Al menos, le había quitado las manos de encima. En aquel momento, Christine recordó que seguía sosteniendo el cigarrillo en la otra mano, con la punta cargada de ceniza. Dio otra calada hasta que el extremo se puso rojo candente. Después, estrujó el pene con la mano y le clavó las uñas.
– ¿Qué diablos…?
Eddie abrió los ojos de par en par e intentó agarrarle la mano, pero Christine le hundió el cigarrillo en la cara. Eddie aulló y retrocedió hacia la puerta abanicándose la mejilla quemada. Christine le pasó el brazo por detrás y abrió la puerta. Eddie aprovechó la ocasión para sujetarla por las muñecas, pero la soltó cuando ella le hundió la rodilla en el pene erecto; intentaba respirar. Christine echó mano a la botella de cerveza y, cuando Eddie quiso agarrarla otra vez, la estrelló contra su cabeza. Otro aullido, en aquella ocasión, agudo e inhumano.

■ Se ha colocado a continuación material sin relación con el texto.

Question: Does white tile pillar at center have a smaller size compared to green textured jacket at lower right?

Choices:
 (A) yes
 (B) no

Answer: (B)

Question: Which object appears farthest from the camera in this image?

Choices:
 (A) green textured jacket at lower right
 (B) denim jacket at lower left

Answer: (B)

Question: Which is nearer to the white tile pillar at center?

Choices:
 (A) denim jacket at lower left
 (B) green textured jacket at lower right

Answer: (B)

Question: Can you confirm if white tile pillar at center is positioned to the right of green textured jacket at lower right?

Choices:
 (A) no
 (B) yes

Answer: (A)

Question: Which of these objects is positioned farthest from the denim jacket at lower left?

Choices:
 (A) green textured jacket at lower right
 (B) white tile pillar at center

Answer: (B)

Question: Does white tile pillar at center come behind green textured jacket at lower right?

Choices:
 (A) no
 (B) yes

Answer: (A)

Christine retrocedió a su lado del asiento y, haciendo fuerza contra la puerta, flexionó las rodillas, le clavó los tacones en el pecho y lo empujó fuera.

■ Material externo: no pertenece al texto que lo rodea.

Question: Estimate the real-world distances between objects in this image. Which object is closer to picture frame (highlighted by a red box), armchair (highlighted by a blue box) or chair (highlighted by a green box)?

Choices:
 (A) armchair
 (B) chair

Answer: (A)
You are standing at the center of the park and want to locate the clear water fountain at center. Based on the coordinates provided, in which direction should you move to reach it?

Eddie cayó sobre la tierra y la nieve, pero empezaba a levantarse cuando ella cerró la puerta, le echó el seguro y comprobó las demás puertas. Entonces, empezó a aporrear el cristal mientras ella forcejeaba con las llaves. El Chevy arrancó a la primera.
Eddie se encaramó al capó, chillándole, y empezó a dar patadas al parabrisas. Se hizo una pequeña grieta. Christine metió la marcha atrás y pisó a fondo el acelerador. El vehículo retrocedió con violencia y Eddie salió despedido del capó. Se puso en pie justo cuando ella metía la primera y pisaba a fondo el acelerador, patinando y lanzando grava alrededor.
Después, el coche descendió por la carretera serpenteante envuelto en la negrura. Las luces. Christine empezó a tocar todos los mandos, activando los limpiaparabrisas y la radio. Bajó la vista un segundo, encontró el mando e iluminó la carretera a tiempo de ver la curva cerrada. Ni siquiera girando el volante con las dos manos bastaría. Pisó los frenos y el coche chirrió y voló por encima de la zanja llena de nieve y la alambrada hasta estrellarse contra un árbol.